TASKS AND EXERCISES »
a) Decide whether each statement agrees with the Pizza by the Sea article, answering yes or no and quoting the deciding words of the article exactly. (i) Pizza by the Sea has two of its locations in Santa Rosa Beach. (ii) The kids' plate of noodles and butter costs more than a plain cheese pizza. (iii) The company draws families with giant mechanized mascots and arcade rooms.
b) Reproduce word for word the stretch of the Pizza by the Sea article that opens with the words "Pizza by the Sea co-owner" and closes with "marketing and social media.".

··· PAGE TEXT ···

Pizza by the Sea: This beach-town pizza company has a picture-perfect strategy for marketing to families

Pizza newcomers Jason and Kristi Beer focus on faith, community and the sunny side of life



Jacqueline Ward Images

Jason and Kristi Beer (above) encourage customers to paint original designs on pizza pans, which help create Pizza by the Sea’s distinctive, off-kilter vibe. 

 

It’s a good thing Jason and Kristi Beer, owners of the three-unit Pizza by the Sea in the Florida Panhandle, like children—they’ve got a lot of them. No, they’re not one of those reality TV clans with 19 rugrats and counting. Only two children actually carry the Beer surname, but dozens more—often shirtless, barefooted and loud—can be seen running in and out of Pizza by the Sea on any given day, and, as far as Jason and Kristi are concerned, they’re all part of the family.

Without resorting to giant mechanized mascots and noisy arcade rooms, Pizza by the Sea, which has two locations in Santa Rosa Beach and one in Panama City Beach, is easily one of the most kid-friendly pizza companies in the nation. Bright, colorful images of little ones dominate the company’s branding, particularly on its website and social media. The “Very Happy Meals” menu features kid-size pizzas—including cheese, pepperoni and a cheeseburger pie topped with pickles, ketchup and mustard—as well as spaghetti and meatballs and perhaps the simplest yet shrewdest menu selection you can imagine for children: a small plate of noodles and butter with a breadstick, sold for the same price ($4.99) as a plain cheese pizza.

“This place can be very loud, very rambunctious,” Jason admits. “I always chuckle when I see an online review about how crowded and loud it is, where someone says, ‘There are too many kids there.’ Well, that’s exactly what our brand is. It’s fun, whimsical and very family-friendly.”

“If you’re looking for a quiet, romantic dinner,” Kristi adds, with a laugh, “this probably isn’t the place for you.”

Pizza by the Sea co-owner Kristi Beer and photographer Jacqueline Ward work with local children to create bright, colorful images for the restaurant’s marketing and social media.

··· SOURCE MATERIAL ···

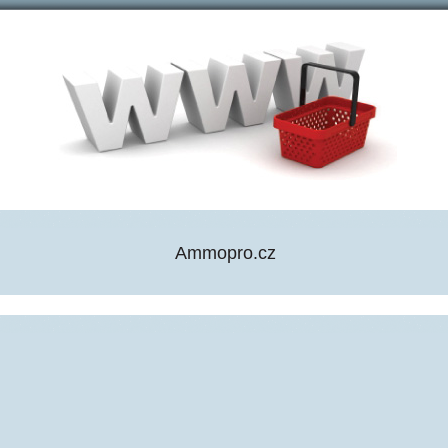
Ammopro.cz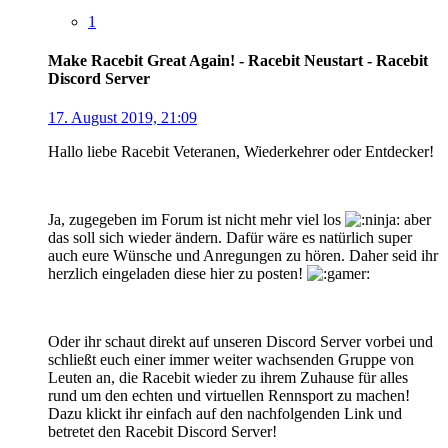
1
Make Racebit Great Again! - Racebit Neustart - Racebit
Discord Server
17. August 2019, 21:09
Hallo liebe Racebit Veteranen, Wiederkehrer oder Entdecker!
Ja, zugegeben im Forum ist nicht mehr viel los
aber
das soll sich wieder ändern. Dafür wäre es natürlich super
auch eure Wünsche und Anregungen zu hören. Daher seid ihr
herzlich eingeladen diese hier zu posten!
Oder ihr schaut direkt auf unseren Discord Server vorbei und
schließt euch einer immer weiter wachsenden Gruppe von
Leuten an, die Racebit wieder zu ihrem Zuhause für alles
rund um den echten und virtuellen Rennsport zu machen!
Dazu klickt ihr einfach auf den nachfolgenden Link und
betretet den Racebit Discord Server!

···

ANSWERS BY TASK »
a)
(i) Yes: "which has two locations in Santa Rosa Beach and one in Panama City Beach"
(ii) No: "sold for the same price ($4.99) as a plain cheese pizza"
(iii) No: "Without resorting to giant mechanized mascots and noisy arcade rooms"

b)
Pizza by the Sea co-owner Kristi Beer and photographer Jacqueline Ward work with local children to create bright, colorful images for the restaurant’s marketing and social media.